U.S. Troop Reduction in Iraq
Don’t look now but U.S. troop levels in Iraq are getting smaller.
The top U.S. commander in Iraq predicted on Thursday that the size of the U.S. fighting force will shrink this year, although he said he had not made new recommendations to his Pentagon bosses on the size and timing of any cuts. “I’m confident that we’ll be able to continue to take reductions over the course of this year,” Army Gen. George Casey told a Pentagon news conference with Defense Secretary Donald H. Rumsfeld at his side.
Rumsfeld said Casey had not yet had sufficient time to consult with the new Iraqi government, but that in any case the size of the U.S. force is likely to rise and fall in coming months, depending on political and security conditions. “It will very likely not be a steady path down,” Rumsfeld said. “It could very likely be a drawdown with an increase.” Noting that there now are 126,900 U.S. troops in Iraq, he said: “It could very well go back up at some point. It very likely will go down and up and down and up depending on the circumstances and depending on the need.”

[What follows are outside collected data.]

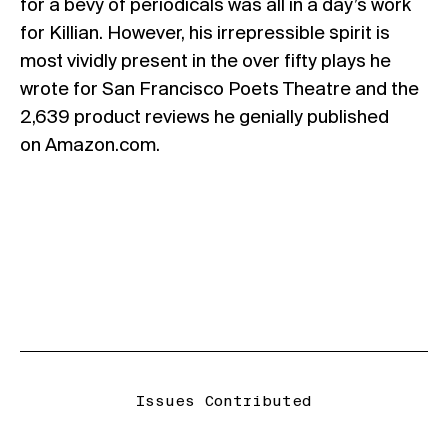
for a bevy of periodicals was all in a day’s work
for Killian. However, his irrepressible spirit is
most vividly present in the over fifty plays he
wrote for San Francisco Poets Theatre and the
2,639 product reviews he genially published
on Amazon.com.
Issues Contributed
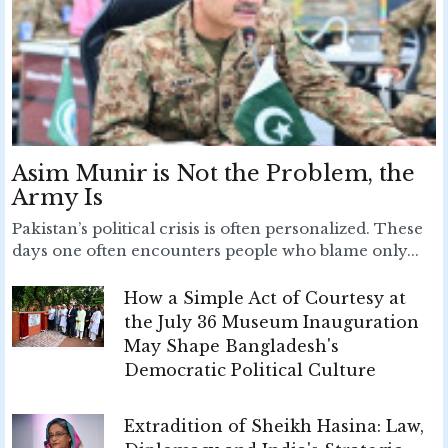
Asim Munir is Not the Problem, the
Army Is
Pakistan’s political crisis is often personalized. These
days one often encounters people who blame only...
How a Simple Act of Courtesy at
the July 36 Museum Inauguration
May Shape Bangladesh's
Democratic Political Culture
Extradition of Sheikh Hasina: Law,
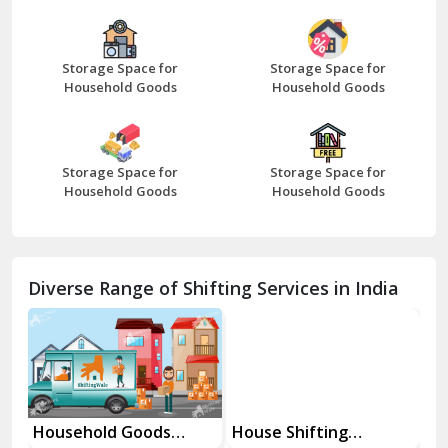
Bazpur
Beawar
Storage Space for
Storage Space for
Household Goods
Household Goods
Bharatpur
Bhilwara
Storage Space for
Storage Space for
Bhiwani
Household Goods
Household Goods
Bundi
Chamba
Diverse Range of Shifting Services in India
Chhainsa
Chittorgarh
Dalhousie
Delhi Cantt Delhi
Household Goods
House Shifting
In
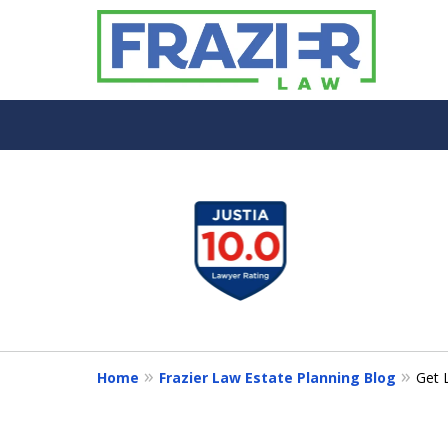
slide
1
to
4
of
7
Home
Frazier Law Estate Planning Blog
Get 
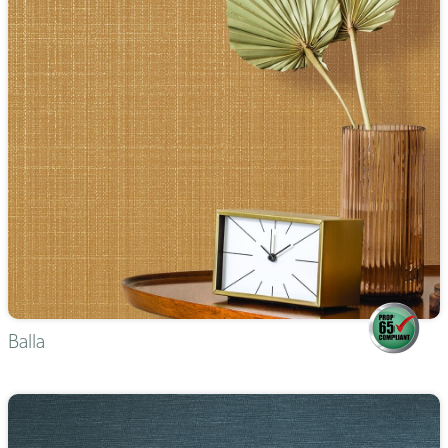
Balla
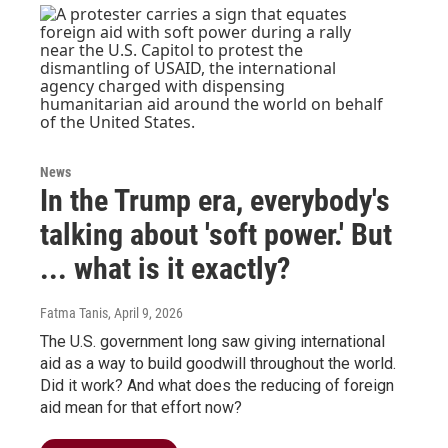
News
In the Trump era, everybody's
talking about 'soft power.' But
... what is it exactly?
Fatma Tanis
, April 9, 2026
The U.S. government long saw giving international
aid as a way to build goodwill throughout the world.
Did it work? And what does the reducing of foreign
aid mean for that effort now?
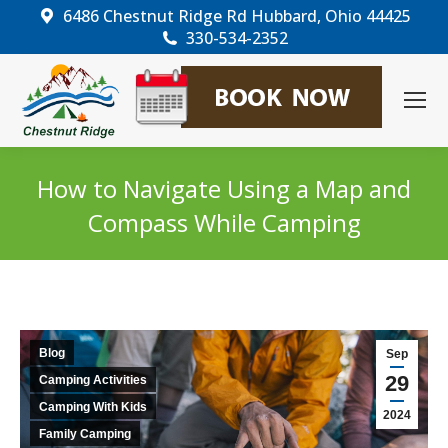
6486 Chestnut Ridge Rd Hubbard, Ohio 44425
330-534-2352
How to Navigate Using a Map and
Compass While Camping
You are here:
Blog
Sep
29
Camping Activities
Camping With Kids
2024
Family Camping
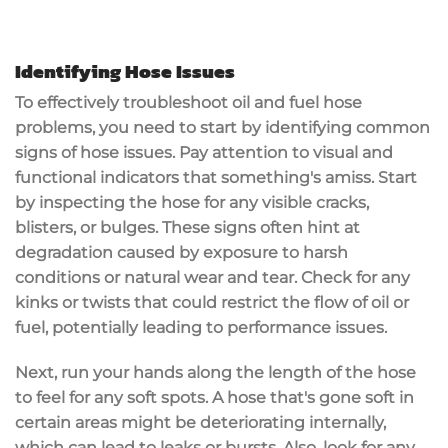
Identifying Hose Issues
To effectively troubleshoot oil and fuel hose
problems, you need to start by identifying common
signs of hose issues. Pay attention to visual and
functional indicators that something's amiss. Start
by inspecting the hose for any visible cracks,
blisters
, or bulges. These signs often hint at
degradation caused by exposure to harsh
conditions or natural wear and tear. Check for any
kinks or twists that could restrict the flow of oil or
fuel, potentially leading to performance issues.
Next, run your hands along the length of the hose
to feel for any soft spots. A hose that's gone soft in
certain areas might be deteriorating internally,
which can lead to leaks or bursts. Also, look for any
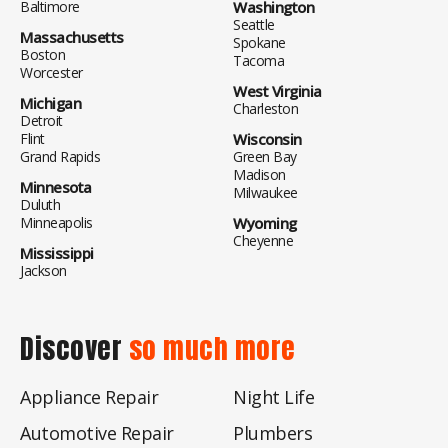
Baltimore
Washington
Seattle
Massachusetts
Spokane
Boston
Tacoma
Worcester
West Virginia
Michigan
Charleston
Detroit
Flint
Wisconsin
Grand Rapids
Green Bay
Madison
Minnesota
Milwaukee
Duluth
Minneapolis
Wyoming
Cheyenne
Mississippi
Jackson
Discover
so much more
Appliance Repair
Night Life
Automotive Repair
Plumbers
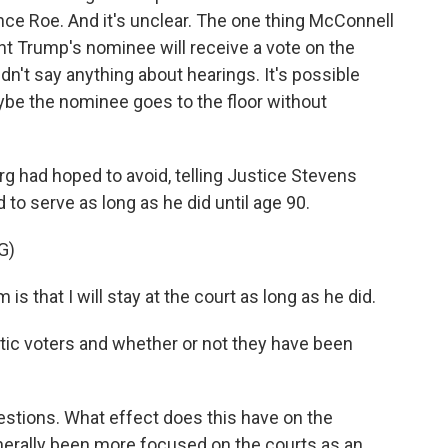
nce Roe. And it's unclear. The one thing McConnell
nt Trump's nominee will receive a vote on the
idn't say anything about hearings. It's possible
aybe the nominee goes to the floor without
g had hoped to avoid, telling Justice Stevens
 to serve as long as he did until age 90.
G)
hat I will stay at the court as long as he did.
ic voters and whether or not they have been
uestions. What effect does this have on the
erally been more focused on the courts as an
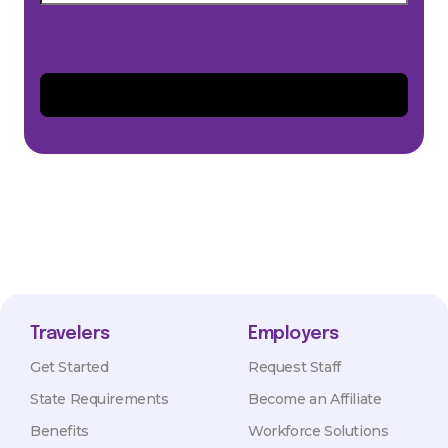
Travelers
Employers
Get Started
Request Staff
State Requirements
Become an Affiliate
Benefits
Workforce Solutions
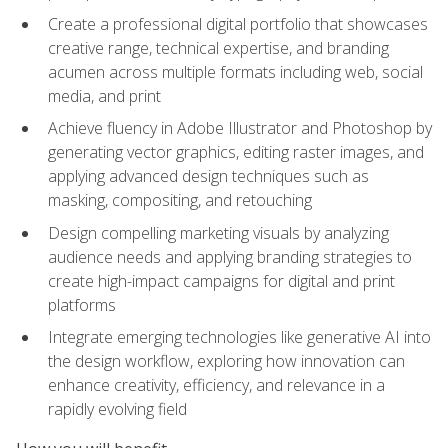
Create a professional digital portfolio that showcases
creative range, technical expertise, and branding
acumen across multiple formats including web, social
media, and print
Achieve fluency in Adobe Illustrator and Photoshop by
generating vector graphics, editing raster images, and
applying advanced design techniques such as
masking, compositing, and retouching
Design compelling marketing visuals by analyzing
audience needs and applying branding strategies to
create high-impact campaigns for digital and print
platforms
Integrate emerging technologies like generative AI into
the design workflow, exploring how innovation can
enhance creativity, efficiency, and relevance in a
rapidly evolving field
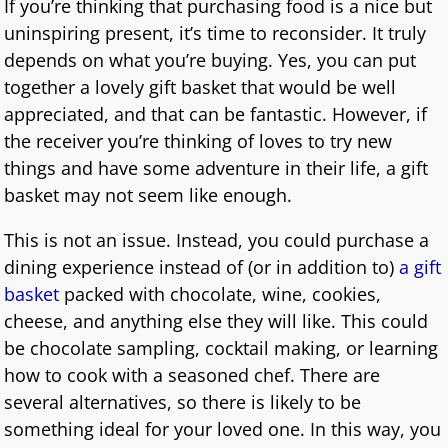
If you’re thinking that purchasing food is a nice but
uninspiring present, it’s time to reconsider. It truly
depends on what you’re buying. Yes, you can put
together a lovely gift basket that would be well
appreciated, and that can be fantastic. However, if
the receiver you’re thinking of loves to try new
things and have some adventure in their life, a gift
basket may not seem like enough.
This is not an issue. Instead, you could purchase a
dining experience instead of (or in addition to)
a gift
basket
packed with chocolate, wine, cookies,
cheese, and anything else they will like. This could
be chocolate sampling, cocktail making, or learning
how to cook with a seasoned chef. There are
several alternatives, so there is likely to be
something ideal for your loved one. In this way, you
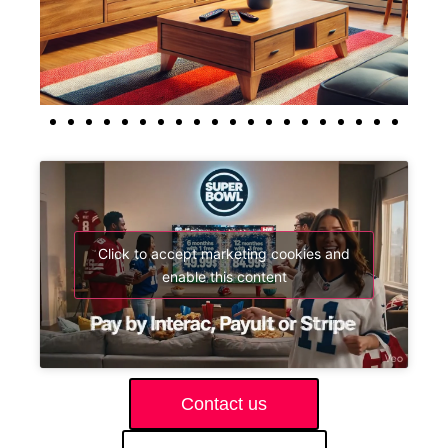
Click to accept marketing cookies and
enable this content
Contact us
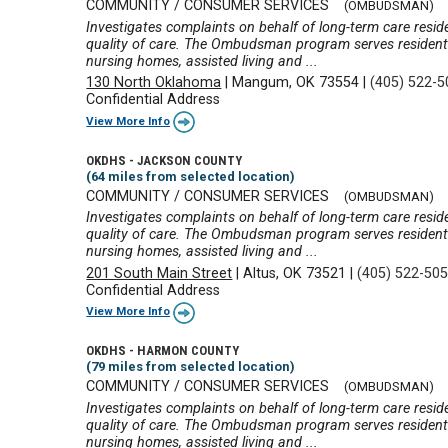
COMMUNITY / CONSUMER SERVICES
(OMBUDSMAN)
Investigates complaints on behalf of long-term care reside
quality of care. The Ombudsman program serves residents 
nursing homes, assisted living and ...
130 North Oklahoma
|
Mangum, OK 73554
|
(405) 522-
Confidential Address
View More Info
OKDHS - JACKSON COUNTY
(64 miles from selected location)
COMMUNITY / CONSUMER SERVICES
(OMBUDSMAN)
Investigates complaints on behalf of long-term care reside
quality of care. The Ombudsman program serves residents 
nursing homes, assisted living and ...
201 South Main Street
|
Altus, OK 73521
|
(405) 522-50
Confidential Address
View More Info
OKDHS - HARMON COUNTY
(79 miles from selected location)
COMMUNITY / CONSUMER SERVICES
(OMBUDSMAN)
Investigates complaints on behalf of long-term care reside
quality of care. The Ombudsman program serves residents 
nursing homes, assisted living and ...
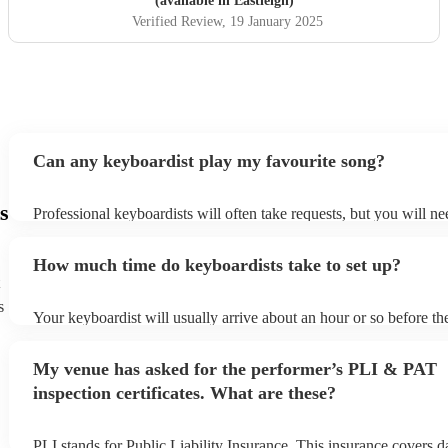
(available in Eastleigh)
Verified Review
, 19 January 2025
Can any keyboardist play my favourite song?
s
Professional keyboardists will often take requests, but you will ne
them plenty of notice. Please also keep in mind that keyboardists 
small additional fee to prepare songs that aren't already on their so
How much time do keyboardists take to set up?
can view the keyboardist's song list on their Encore profile.
s
Your keyboardist will usually arrive about an hour or so before the
performance begins to set up and get settled before they start play
any delays, make sure the performance space is ready for the keyb
My venue has asked for the performer’s PLI & PAT
to their arrival.
inspection certificates. What are these?
PLI stands for Public Liability Insurance. This insurance covers 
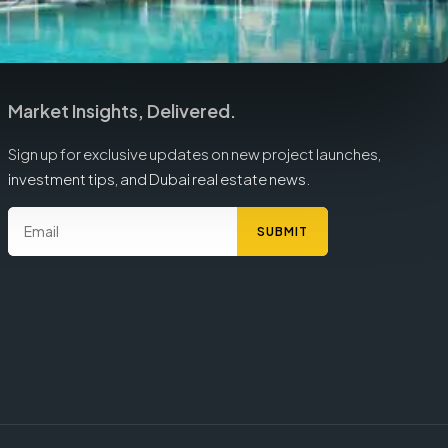
Market Insights, Delivered.
Sign up for exclusive updates on new project launches,
investment tips, and Dubai real estate news.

Casey, who said more than once last year that he expected to see “fairly substantial” U.S. troop reductions during spring and summer of 2006, noted that the force has dropped from about 138,000 in March to 126,900 now. “Whether that’s ‘fairly substantial’ enough, I’ll leave to your judgment,” he said. “As I said, I think there will be continued gradual reductions here as the Iraqis take on a larger and larger role.”
Casey also said that members of the Sunni insurgency have been reaching out to the new Iraqi government, giving U.S. military commanders opportunities to forge communications with the resistance groups.
This is good news and consistent with longstanding plans. Finally, after some false starts, it appears that the indigenous Iraqi security forces are getting strong enough to handle operations in most areas on their own. There are, of course, problems with infiltration by guerrillas; still, it’s a major step forward.
I’ll leave the photo above for Rodney Dill.